Für die Nationale Front und die Britische Nationalpartei stellen die "gewalttätigen" Asiaten schon jetzt eine Bedrohung der - implizit friedfertigen - weißen Briten dar. Entsprechende Slogans scheinen anzukommen, hat doch die BNP bei dem Urnengang im Juni in einigen nord-englischen Städten zwischen elf und zwölf Prozent der Stimmen erzielen können. Unausgefüllt bleibt jedoch der weite Raum zwischen den "Nicht-Weiße raus"-Forderungen der BNP und NF auf der einen Seite und der Verabschiedung fortschrittlicher Gesetze auf der anderen. Eine ernsthafte Auseinandersetzung mit der Frage, wie denn Großbritannien mit seinen großteils aus Asien, Afrika und der Karibik kommenden ethnischen Minderheiten umgeht, die zwischen fünf bis sechs Prozent der Landesbevölkerung stellen, findet nicht statt.

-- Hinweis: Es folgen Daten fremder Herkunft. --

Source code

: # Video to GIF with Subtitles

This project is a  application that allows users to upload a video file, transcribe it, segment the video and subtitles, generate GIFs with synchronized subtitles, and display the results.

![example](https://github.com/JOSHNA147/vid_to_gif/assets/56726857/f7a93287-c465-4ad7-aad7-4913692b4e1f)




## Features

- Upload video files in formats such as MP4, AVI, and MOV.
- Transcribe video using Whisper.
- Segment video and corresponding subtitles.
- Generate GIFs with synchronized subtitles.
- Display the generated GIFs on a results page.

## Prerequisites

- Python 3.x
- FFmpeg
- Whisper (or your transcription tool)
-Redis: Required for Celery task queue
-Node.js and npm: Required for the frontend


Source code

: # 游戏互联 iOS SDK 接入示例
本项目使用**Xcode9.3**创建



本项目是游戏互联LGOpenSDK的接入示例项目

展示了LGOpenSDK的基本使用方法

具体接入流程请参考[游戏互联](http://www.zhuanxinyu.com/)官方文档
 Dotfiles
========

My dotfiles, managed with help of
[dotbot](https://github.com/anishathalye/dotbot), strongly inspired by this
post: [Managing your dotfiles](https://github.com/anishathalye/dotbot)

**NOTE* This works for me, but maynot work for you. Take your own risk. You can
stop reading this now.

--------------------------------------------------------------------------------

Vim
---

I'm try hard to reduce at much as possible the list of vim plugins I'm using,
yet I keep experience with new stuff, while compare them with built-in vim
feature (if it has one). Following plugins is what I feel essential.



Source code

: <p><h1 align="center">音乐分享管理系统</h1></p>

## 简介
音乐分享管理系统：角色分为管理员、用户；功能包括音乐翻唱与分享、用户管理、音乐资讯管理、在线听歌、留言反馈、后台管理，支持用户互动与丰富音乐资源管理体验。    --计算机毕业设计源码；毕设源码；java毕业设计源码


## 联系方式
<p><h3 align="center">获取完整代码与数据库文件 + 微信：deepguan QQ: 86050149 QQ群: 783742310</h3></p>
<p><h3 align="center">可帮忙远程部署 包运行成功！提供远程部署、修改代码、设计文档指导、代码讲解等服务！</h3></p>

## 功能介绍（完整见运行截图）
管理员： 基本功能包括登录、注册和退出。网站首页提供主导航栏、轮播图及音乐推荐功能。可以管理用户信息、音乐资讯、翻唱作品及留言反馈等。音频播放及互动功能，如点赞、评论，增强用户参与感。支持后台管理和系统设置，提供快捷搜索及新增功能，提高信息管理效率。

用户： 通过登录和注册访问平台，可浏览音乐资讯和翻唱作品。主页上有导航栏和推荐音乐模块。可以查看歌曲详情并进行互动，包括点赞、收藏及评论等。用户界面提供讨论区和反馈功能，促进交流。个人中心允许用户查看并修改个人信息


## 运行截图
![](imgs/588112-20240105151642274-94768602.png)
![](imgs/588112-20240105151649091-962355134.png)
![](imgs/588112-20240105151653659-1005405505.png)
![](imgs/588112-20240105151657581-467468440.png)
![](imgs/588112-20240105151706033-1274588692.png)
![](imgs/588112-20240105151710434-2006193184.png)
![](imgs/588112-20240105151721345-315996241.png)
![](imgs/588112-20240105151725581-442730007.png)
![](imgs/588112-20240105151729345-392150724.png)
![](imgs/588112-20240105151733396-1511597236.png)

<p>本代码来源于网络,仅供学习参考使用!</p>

"Bastadisierung" Auf massive Entgleisungen von Politikern wie der in diesem Frühjahr von Tory Peter Townend, der vor einer Bastardisierung Britanniens warnte, folgen Schönreden wie die vom damaligen Parteichef William Hague und New Labour Außenminister Robin Cook. Da bekennen sich plötzlich alle wieder zum multikulturellen Großbritannien und betonen die vielfältige Bereicherung, die das Land durch seine Zuwanderer erfahren habe. Doch in dem emotinalen Auf und Ab wird auf das Konkrete nicht eingegangen: nämlich auf die Frage, wie dieser Multikulturalismus im Alltag tatsächlich funktioniert, wie man Problemen und Spannungen begegnen könnte, ob vorhandene Gesetze ausreichend sind respektive umgesetzt werden. Auch die im Vorjahr vom angesehenen Runnymede Trust veröffentlichte Studie über die Zukunft des multiethnsichen Britanniens löste lediglich Aufregung wegen ihrer kritischen Hinterfragung des Begriffes "britisch" aus. Die sehr konkreten Vorschläge zur konkreten Verbesserung der zwischen-ethnischen Beziehungen haben, so sie überhaupt wahrgenommen wurden, jedenfalls keine öffentliche Diskussion einleiten können.

Was ist also wirklich schief gelaufen in Bradford und zuvor in diesem Sommer in Leeds, Burnley und Oldham? Diese Frage bleibt in der jetzigen Atmosphäre von Entsetzen, diversen Schuldzuweisungen und des Innenministers geplantem Einsatz von Wasserwerfern und Tränengas so unbeantwortet wie die, ob es noch schlimmer kommen wird. In Bradford oder anderswo.